**MATERIAL FOR THE TASK:**
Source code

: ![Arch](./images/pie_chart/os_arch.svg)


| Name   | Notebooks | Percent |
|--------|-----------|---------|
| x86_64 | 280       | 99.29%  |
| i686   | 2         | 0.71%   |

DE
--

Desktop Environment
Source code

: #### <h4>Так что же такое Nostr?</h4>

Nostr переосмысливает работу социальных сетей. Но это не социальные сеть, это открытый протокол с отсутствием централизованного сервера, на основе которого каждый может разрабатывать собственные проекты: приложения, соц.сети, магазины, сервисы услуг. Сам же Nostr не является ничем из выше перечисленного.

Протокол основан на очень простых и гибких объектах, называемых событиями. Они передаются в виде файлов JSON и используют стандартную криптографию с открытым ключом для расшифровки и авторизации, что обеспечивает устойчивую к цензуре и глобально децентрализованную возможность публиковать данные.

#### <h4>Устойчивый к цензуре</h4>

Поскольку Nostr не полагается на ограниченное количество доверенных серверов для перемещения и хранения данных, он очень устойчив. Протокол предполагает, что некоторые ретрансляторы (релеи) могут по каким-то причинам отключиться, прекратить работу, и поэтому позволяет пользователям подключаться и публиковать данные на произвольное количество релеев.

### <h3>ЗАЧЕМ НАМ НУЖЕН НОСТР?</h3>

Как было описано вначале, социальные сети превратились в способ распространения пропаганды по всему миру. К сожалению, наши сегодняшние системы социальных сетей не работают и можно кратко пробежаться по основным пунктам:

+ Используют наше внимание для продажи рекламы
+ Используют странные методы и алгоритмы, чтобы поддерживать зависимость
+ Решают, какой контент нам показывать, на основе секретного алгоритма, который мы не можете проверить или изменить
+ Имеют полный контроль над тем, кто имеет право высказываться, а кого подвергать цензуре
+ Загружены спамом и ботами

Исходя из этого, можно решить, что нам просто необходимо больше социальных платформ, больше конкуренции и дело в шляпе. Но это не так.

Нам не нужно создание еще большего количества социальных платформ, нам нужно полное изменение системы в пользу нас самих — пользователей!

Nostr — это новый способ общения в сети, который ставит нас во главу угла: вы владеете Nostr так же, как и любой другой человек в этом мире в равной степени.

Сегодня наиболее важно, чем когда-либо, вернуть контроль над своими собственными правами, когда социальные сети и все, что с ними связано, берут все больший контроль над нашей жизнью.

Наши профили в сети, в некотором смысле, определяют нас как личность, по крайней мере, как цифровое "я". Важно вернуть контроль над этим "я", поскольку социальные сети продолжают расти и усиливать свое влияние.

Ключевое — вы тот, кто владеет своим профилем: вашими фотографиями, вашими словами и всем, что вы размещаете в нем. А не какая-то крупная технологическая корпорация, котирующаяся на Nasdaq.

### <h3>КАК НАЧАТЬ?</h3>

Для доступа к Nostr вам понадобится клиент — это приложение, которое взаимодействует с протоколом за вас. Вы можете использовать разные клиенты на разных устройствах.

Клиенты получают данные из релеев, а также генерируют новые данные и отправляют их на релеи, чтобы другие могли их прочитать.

**WHAT IS EXPECTED:** State how many lines of the data above contain the word "который", and include nothing other than that number.

**RESULT FOR THIS TASK:** 2